Kaleru Venkatesh MLA (born 10 December 1960) is an Indian politician from Telangana state. He is a member of the Telangana Legislative Assembly from Amberpet Assembly constituency in Hyderabad district. He represents Bharat Rashtra Samithi and won the 2023 Telangana Legislative Assembly election.

== Early life and education ==
Venkatesh was born in Golnaka to late K. Anjaneyulu. He completed his LLB in 1986 from Faculty of Law, Delhi University. His wife, Kaleru Padma, was a former corporator of Golnaka. In 2005, he was the president of the Criminal Court Bar Association in Hyderabad.

== Career ==
Venkatesh started his political journey with Indian National Congress.
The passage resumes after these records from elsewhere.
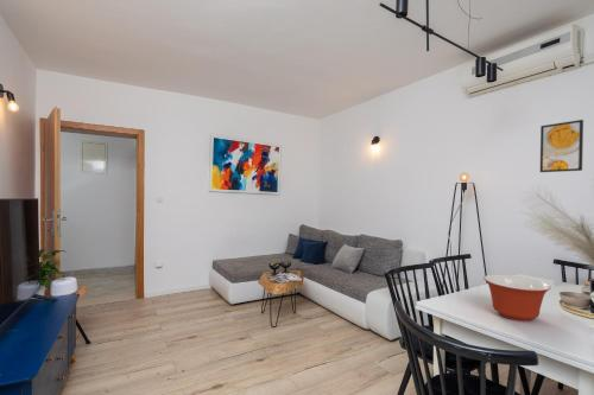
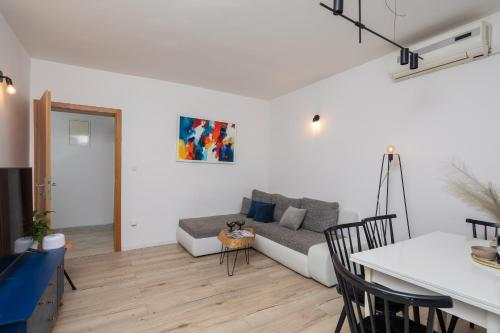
- mixing bowl [484,273,551,323]
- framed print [539,119,584,173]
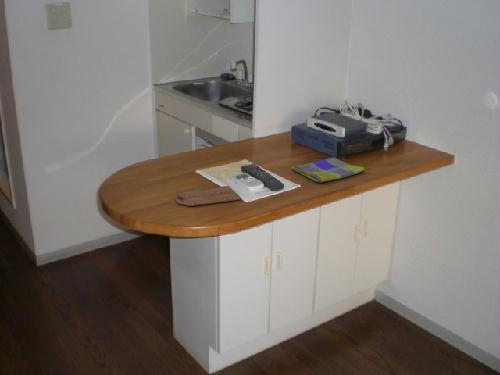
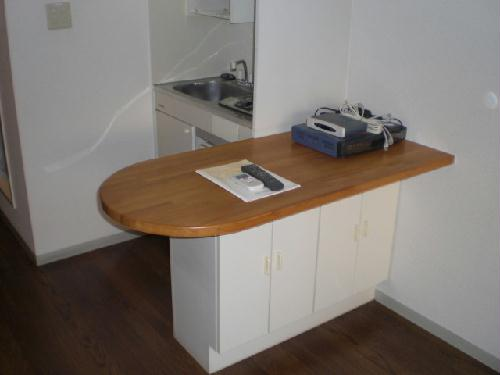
- dish towel [290,157,366,184]
- cutting board [173,185,242,207]
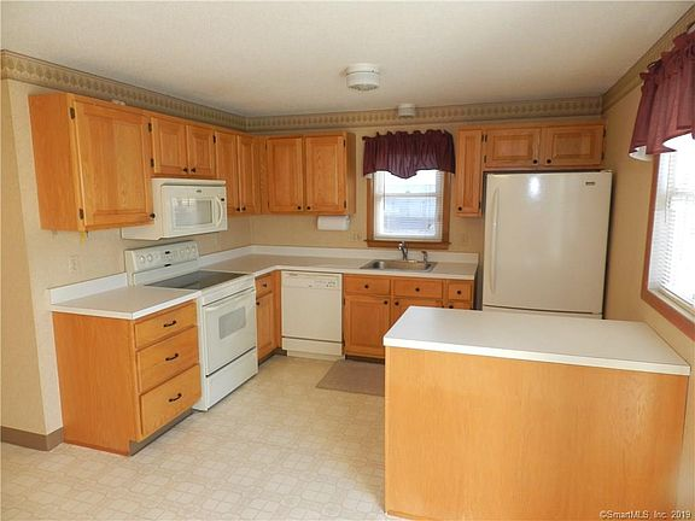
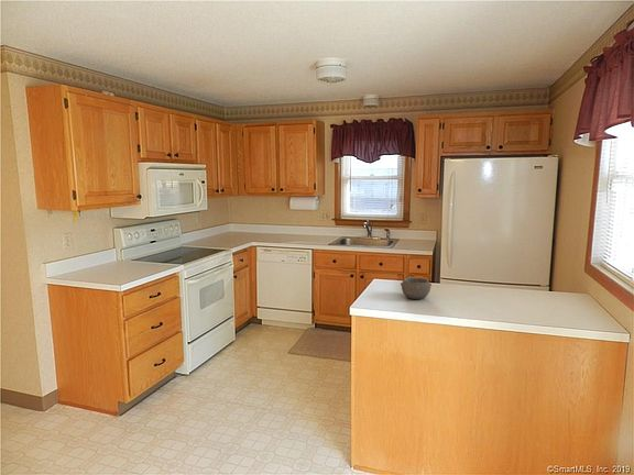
+ bowl [400,276,433,300]
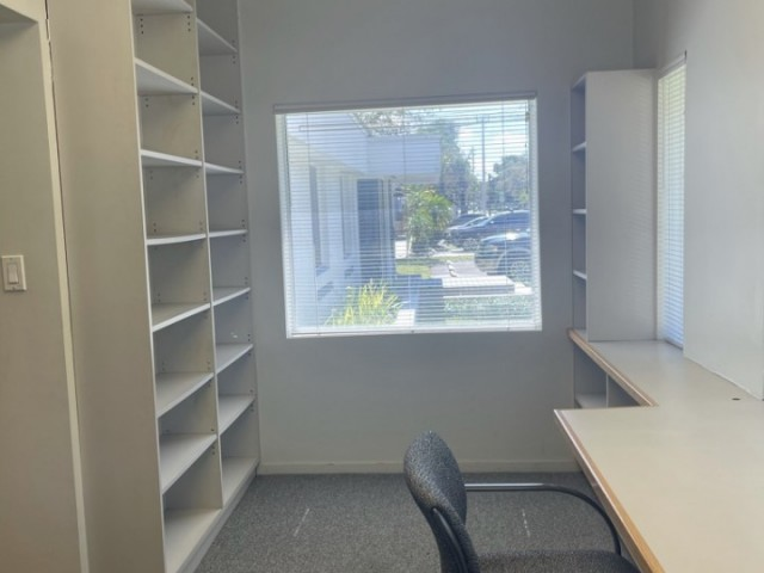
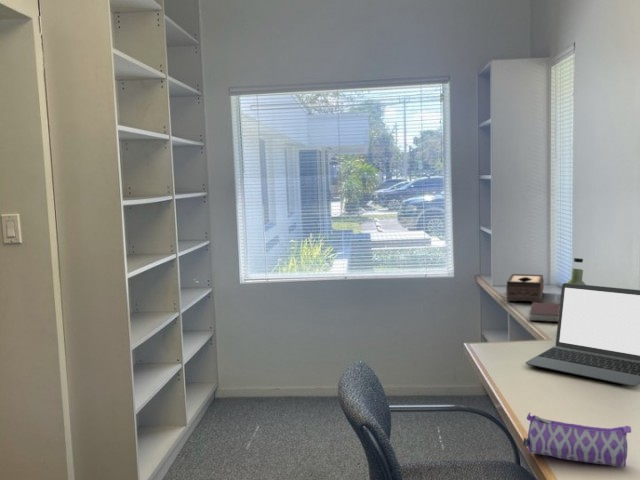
+ bottle [566,257,587,285]
+ laptop [525,282,640,387]
+ notebook [529,302,560,323]
+ pencil case [522,412,632,468]
+ tissue box [505,273,545,303]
He was the floor leader of Congress in the Greater Hyderabad Municipal Corporation from 2009 to 2012. From 2009 to 2014, he served as Golnaka corporator. Later, he joined Telangana Rashtra Samithi and became an MLA for the first time in 2018 from Amberpet Assembly constituency. He won the 2018 Telangana Legislative Assembly election defeating G. Kishan Reddy of Bharatiya Janata Party by a narrow margin of 1,016 votes. He polled 61,558 votes.

He won for the second time from Amberpet representing Bharat Rashtra Samithi in the 2023 Telangana Legislative Assembly election. He polled 74,416 votes and defeated his nearest rival, Chenaboyanna Krishna Yadav of Bharatiya Janata Party, by a margin of 24,537 votes.